Dissertation Project: Studies on Publicly Erected Monuments to Heroes and Heroized Persons in Italy and France during the Pre-Modern Era (working title)

In the Occidental cultures of Europe heroes have played a prominent societal role since Antiquity. Although a ‘post-heroic age’ which no longer has the need for heroic figures has been proclaimed numerous times in recent discussions, an opposing trend marked by a variety of new types of heroes and concepts is becoming apparent and illustrates how current this topic actually is.

With regard to the representation of heroes and the communicating of heroic concepts monuments erected to heroes in public spaces represent an especially striking articulation of the heroic in light of its permanent presence within the city space. Simultaneously its accessibility at city plazas and squares guarantees a visual communication of normative values which is not directed at any specific class of society. The dissertation’s objective is to investigate this kind of medial realization of the heroic in sculpted monuments and the semantics behind them from a comparative and diachronic perspective. The time period between 1300 and 1800 in the politically different regions of Italy and France was important to the development and establishment of the sculpted statue and will constitute the timeframe of interest to the study.

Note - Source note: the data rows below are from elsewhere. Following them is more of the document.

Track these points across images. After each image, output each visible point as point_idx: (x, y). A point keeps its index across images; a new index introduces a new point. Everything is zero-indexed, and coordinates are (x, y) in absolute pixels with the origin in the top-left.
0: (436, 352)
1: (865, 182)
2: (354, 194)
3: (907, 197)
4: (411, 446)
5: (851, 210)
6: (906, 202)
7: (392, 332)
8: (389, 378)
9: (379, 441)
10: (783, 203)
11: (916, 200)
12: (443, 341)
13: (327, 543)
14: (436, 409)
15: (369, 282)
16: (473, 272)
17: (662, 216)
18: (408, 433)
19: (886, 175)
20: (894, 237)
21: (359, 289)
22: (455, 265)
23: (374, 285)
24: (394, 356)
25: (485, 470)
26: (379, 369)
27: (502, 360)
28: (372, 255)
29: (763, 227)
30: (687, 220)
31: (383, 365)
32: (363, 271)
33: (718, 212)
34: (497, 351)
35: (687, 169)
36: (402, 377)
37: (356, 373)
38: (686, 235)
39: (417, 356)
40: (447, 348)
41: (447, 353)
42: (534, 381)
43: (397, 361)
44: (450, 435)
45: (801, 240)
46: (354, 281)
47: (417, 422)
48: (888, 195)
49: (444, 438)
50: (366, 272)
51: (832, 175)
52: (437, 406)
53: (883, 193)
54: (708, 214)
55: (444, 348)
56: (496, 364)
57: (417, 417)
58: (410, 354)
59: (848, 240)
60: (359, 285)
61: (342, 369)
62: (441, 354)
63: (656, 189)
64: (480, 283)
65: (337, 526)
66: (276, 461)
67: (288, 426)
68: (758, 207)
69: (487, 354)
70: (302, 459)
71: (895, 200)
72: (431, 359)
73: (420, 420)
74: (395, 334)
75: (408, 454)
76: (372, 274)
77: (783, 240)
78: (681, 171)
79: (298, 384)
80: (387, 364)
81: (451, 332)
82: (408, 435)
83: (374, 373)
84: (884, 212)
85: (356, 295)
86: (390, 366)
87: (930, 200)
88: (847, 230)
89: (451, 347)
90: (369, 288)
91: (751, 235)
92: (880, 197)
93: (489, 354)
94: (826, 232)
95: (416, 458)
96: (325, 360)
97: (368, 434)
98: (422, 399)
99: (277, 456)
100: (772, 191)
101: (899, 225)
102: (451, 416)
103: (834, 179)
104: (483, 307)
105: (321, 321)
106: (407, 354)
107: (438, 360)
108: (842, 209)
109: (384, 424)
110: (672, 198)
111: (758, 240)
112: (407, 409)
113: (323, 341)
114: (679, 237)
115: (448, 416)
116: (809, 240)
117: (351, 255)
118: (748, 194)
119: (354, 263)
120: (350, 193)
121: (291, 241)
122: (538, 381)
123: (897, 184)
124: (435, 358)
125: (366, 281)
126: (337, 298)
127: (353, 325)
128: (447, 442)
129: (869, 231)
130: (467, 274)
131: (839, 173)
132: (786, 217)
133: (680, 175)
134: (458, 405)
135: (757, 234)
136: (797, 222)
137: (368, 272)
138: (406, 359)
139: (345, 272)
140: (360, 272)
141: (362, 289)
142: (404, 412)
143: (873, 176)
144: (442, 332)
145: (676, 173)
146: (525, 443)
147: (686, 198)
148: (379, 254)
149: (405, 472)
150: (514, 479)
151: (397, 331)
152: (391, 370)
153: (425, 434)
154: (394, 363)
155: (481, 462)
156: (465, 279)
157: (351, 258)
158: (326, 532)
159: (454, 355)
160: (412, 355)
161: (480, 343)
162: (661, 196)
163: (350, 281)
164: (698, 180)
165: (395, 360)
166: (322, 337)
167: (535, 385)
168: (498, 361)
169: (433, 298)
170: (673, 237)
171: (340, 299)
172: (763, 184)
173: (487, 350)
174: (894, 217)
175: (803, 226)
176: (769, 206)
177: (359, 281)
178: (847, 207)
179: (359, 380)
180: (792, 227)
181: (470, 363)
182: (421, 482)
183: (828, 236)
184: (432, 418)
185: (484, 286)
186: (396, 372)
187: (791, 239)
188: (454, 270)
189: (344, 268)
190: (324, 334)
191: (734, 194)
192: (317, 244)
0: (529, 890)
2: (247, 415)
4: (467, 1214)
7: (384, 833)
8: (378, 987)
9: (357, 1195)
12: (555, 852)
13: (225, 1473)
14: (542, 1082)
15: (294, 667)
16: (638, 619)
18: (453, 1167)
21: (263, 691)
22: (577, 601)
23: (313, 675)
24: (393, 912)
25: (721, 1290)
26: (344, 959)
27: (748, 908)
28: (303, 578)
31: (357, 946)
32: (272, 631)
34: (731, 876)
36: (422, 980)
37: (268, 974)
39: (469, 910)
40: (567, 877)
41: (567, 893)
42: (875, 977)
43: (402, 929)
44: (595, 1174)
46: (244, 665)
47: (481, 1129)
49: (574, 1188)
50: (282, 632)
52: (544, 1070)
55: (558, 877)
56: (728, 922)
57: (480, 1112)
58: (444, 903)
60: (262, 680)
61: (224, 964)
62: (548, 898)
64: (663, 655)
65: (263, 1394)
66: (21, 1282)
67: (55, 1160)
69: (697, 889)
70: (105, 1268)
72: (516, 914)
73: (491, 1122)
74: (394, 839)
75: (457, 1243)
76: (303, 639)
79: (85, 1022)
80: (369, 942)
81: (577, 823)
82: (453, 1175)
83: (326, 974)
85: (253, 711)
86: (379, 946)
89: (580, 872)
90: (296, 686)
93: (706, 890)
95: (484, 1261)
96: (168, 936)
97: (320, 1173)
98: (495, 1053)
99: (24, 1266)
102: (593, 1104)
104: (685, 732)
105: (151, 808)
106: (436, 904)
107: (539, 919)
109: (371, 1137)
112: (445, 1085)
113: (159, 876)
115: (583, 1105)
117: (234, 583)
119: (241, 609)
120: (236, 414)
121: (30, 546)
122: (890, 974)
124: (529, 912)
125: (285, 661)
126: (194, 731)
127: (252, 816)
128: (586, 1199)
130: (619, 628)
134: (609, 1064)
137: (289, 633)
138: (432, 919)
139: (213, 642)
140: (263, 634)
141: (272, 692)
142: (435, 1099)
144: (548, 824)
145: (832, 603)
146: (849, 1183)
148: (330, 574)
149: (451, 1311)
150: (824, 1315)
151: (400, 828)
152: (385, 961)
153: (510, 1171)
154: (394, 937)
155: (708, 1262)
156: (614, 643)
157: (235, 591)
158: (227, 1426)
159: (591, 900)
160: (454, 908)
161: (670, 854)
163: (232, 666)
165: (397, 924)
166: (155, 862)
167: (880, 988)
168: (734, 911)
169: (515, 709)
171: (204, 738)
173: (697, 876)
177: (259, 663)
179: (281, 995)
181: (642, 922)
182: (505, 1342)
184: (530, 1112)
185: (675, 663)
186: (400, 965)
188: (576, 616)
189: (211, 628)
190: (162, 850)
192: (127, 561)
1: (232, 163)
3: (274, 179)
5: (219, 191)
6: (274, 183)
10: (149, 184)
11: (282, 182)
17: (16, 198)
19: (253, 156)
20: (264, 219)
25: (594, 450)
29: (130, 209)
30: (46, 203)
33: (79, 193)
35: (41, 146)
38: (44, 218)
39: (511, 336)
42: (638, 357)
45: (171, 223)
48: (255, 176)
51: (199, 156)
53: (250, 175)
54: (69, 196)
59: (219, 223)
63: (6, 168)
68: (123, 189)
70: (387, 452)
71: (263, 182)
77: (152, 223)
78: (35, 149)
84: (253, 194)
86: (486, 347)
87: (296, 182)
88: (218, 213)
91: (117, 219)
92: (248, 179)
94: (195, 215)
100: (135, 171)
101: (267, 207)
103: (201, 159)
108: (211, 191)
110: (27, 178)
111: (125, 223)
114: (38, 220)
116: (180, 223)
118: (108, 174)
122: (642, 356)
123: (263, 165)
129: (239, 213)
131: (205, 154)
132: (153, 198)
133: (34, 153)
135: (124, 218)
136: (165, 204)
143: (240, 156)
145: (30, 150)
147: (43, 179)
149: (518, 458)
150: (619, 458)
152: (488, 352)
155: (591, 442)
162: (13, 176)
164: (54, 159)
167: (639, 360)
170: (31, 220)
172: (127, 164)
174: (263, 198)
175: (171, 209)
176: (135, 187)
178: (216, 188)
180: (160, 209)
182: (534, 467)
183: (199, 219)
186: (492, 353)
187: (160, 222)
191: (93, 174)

Proceeding from a first-of-its-kind systematic survey of all statues of heroes erected in urban spaces a monument corpus will be compiled that reflects the relevant questions for the dissertation. On the basis of this selection analyses of individual objects will be conducted which will give precise information about the respective social, historical, political and cultural context surrounding the emergence of the monument. In the process the analyses of formal composition and portrayal should further elucidate heroization strategies and concepts so that the modeling of the heroic in the monument and the political aims associated with that can be better understood. Nevertheless, not only the monuments themselves but also the commemorative acts which took place there represent an important element to be investigated considering that the heroic was integrated into the everyday life of the public through these practices and could be (re)functionalized for a specific target group. In one further regard, certain performative acts were measures to de-heroize the sculpted figure. These measures were not limited to performative acts, however, and must therefore be investigated in their complexity. Additionally, the monument’s place within the urban structure represents a further relevant aspect needing to be investigated since occupying public space can imply an intended message which can be understood either in the erection of the statue or is simply inherent in the monument. Hence, on the basis of its diachronic and comparative perspective and acknowledging the relation between public space and sculpture the dissertation will make its contribution to the study of history and the issue of heroizing public monuments in the Pre-Modern era.